Revision comparison data
----

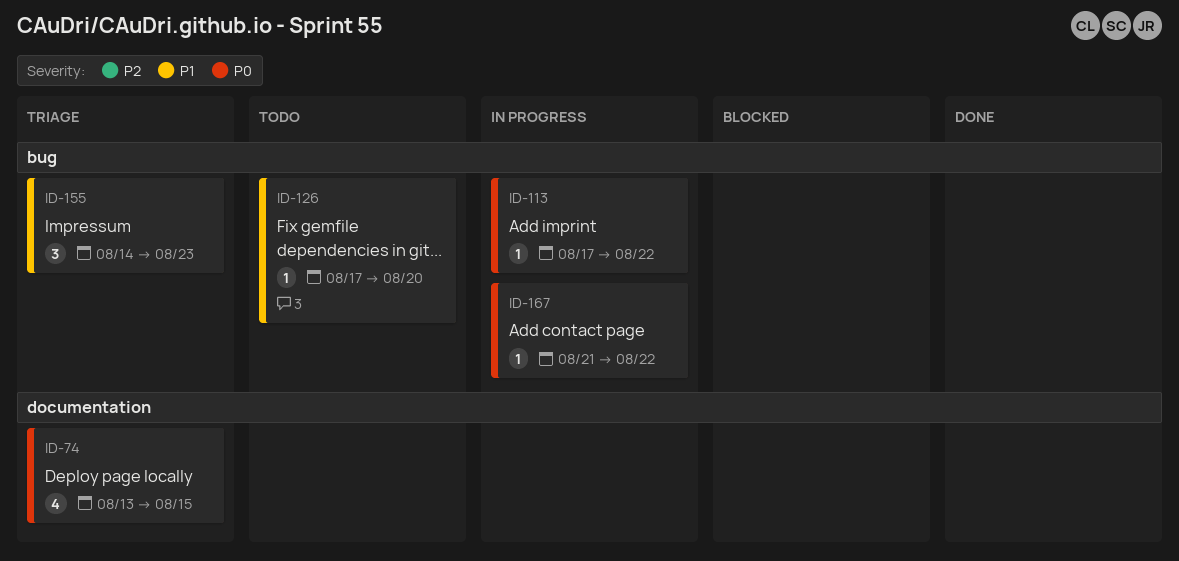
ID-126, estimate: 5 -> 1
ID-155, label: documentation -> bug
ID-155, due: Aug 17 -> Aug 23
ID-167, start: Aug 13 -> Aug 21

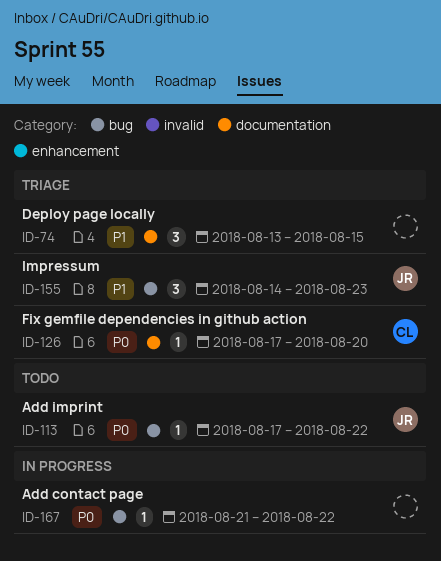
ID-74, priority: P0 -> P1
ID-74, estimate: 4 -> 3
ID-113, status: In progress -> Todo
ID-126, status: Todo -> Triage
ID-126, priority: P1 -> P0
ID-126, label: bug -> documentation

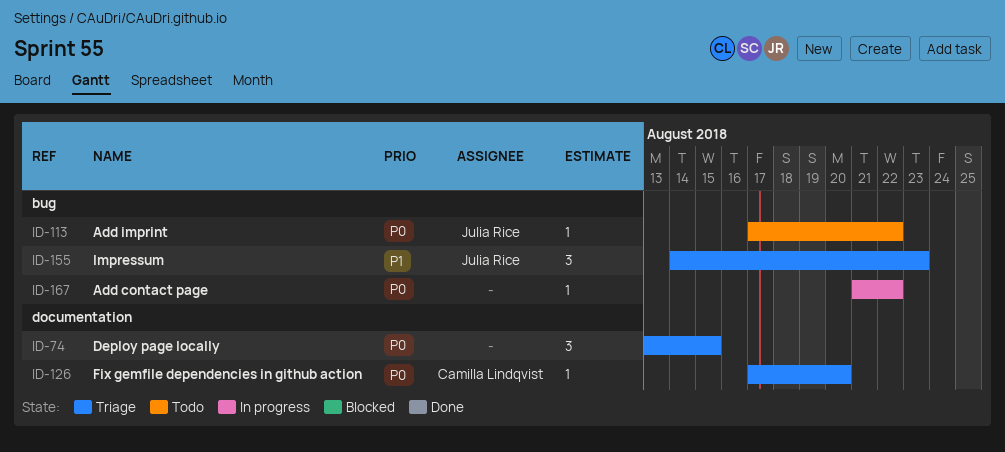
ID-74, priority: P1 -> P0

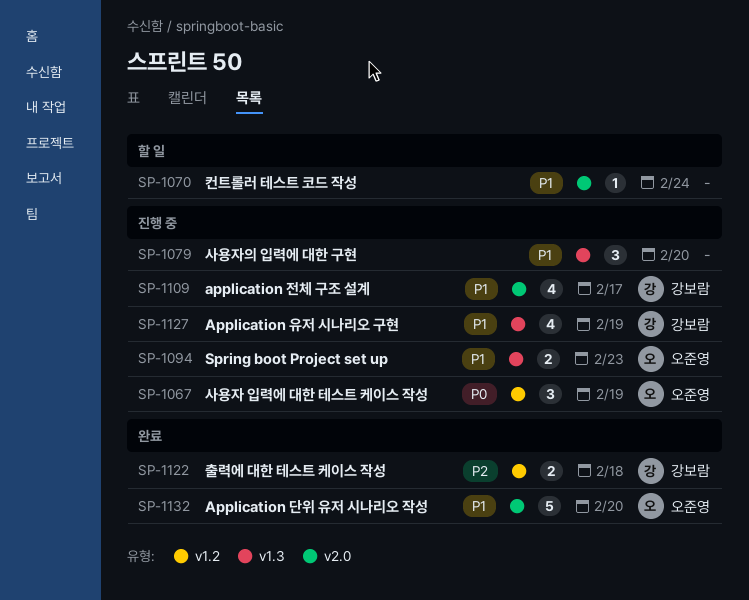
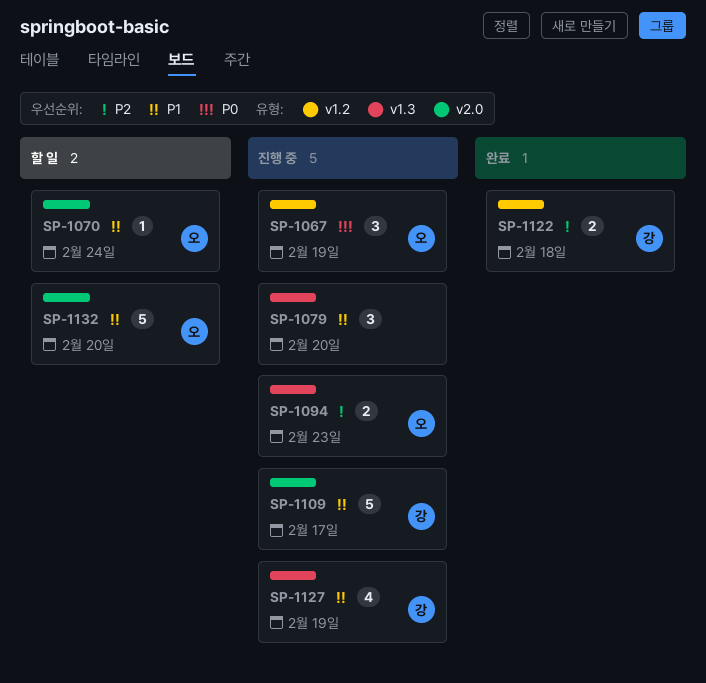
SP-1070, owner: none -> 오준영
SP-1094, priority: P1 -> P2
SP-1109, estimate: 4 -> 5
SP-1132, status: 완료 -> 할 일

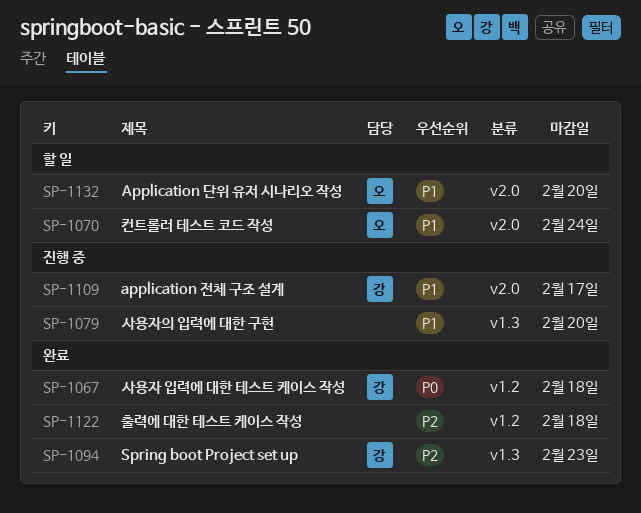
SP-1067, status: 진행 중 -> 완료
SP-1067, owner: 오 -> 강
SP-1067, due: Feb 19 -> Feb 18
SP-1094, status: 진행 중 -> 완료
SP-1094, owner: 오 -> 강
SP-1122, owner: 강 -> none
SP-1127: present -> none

----

*WHAT YOU HAVE TO DO:* Scan the lines above for the word "owner". Return each one that has it.

*ANSWER AREA:*
SP-1070, owner: none -> 오준영
SP-1067, owner: 오 -> 강
SP-1094, owner: 오 -> 강
SP-1122, owner: 강 -> none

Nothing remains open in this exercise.